Work request:
The expected response is the full listing, retyped exactly, without its images.

Data extract:
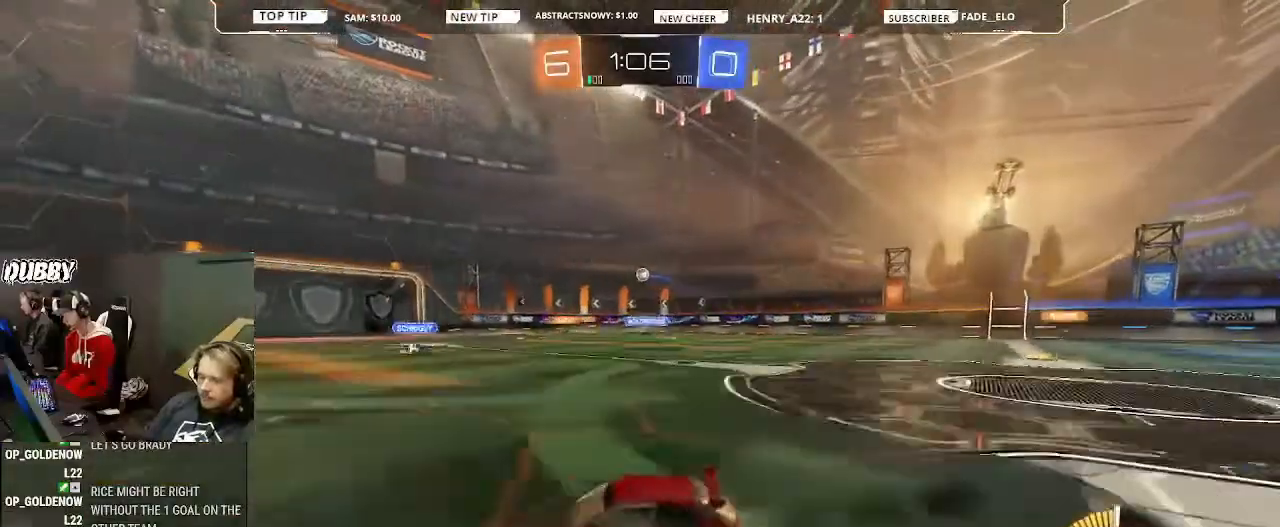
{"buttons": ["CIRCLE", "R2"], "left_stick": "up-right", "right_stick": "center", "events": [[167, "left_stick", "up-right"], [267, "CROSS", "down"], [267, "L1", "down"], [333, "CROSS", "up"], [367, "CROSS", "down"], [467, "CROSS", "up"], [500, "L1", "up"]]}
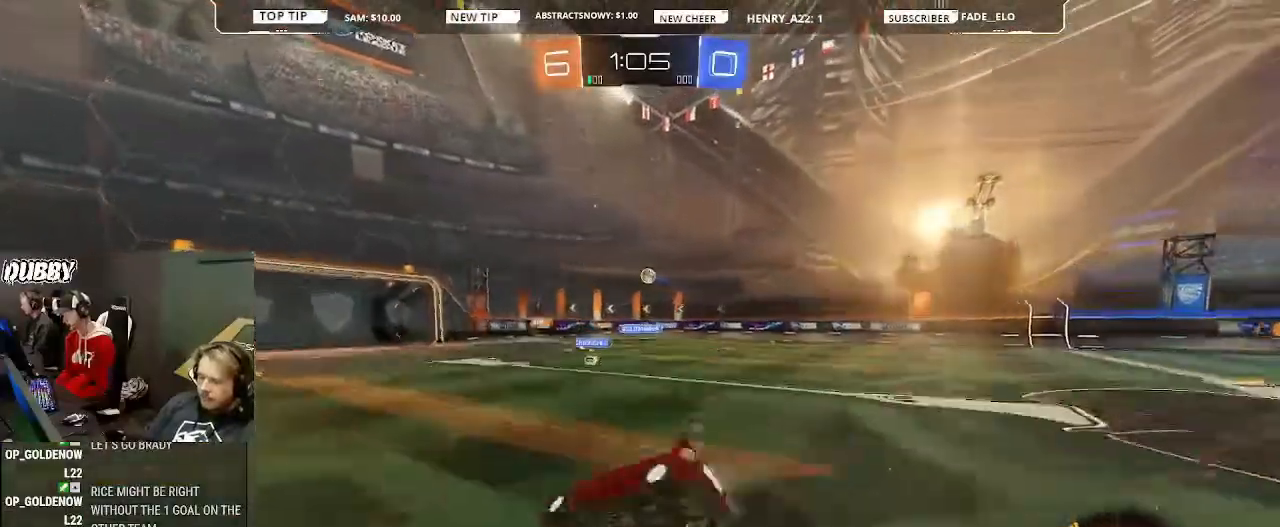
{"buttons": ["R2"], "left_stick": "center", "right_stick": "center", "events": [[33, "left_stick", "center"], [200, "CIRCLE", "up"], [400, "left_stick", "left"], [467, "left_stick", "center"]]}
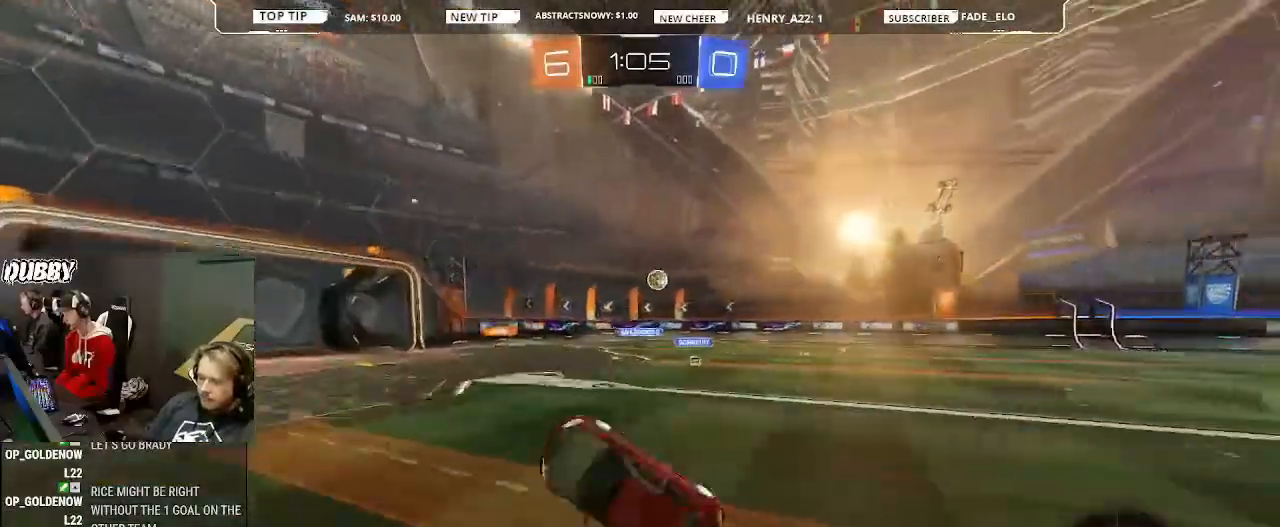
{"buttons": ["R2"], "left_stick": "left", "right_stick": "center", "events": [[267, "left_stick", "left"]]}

Result for this task:
{"buttons": ["CIRCLE", "R2"], "left_stick": "up-right", "right_stick": "center", "events": [[167, "left_stick", "up-right"], [267, "CROSS", "down"], [267, "L1", "down"], [333, "CROSS", "up"], [367, "CROSS", "down"], [467, "CROSS", "up"], [500, "L1", "up"]]}
{"buttons": ["R2"], "left_stick": "center", "right_stick": "center", "events": [[33, "left_stick", "center"], [200, "CIRCLE", "up"], [400, "left_stick", "left"], [467, "left_stick", "center"]]}
{"buttons": ["R2"], "left_stick": "left", "right_stick": "center", "events": [[267, "left_stick", "left"]]}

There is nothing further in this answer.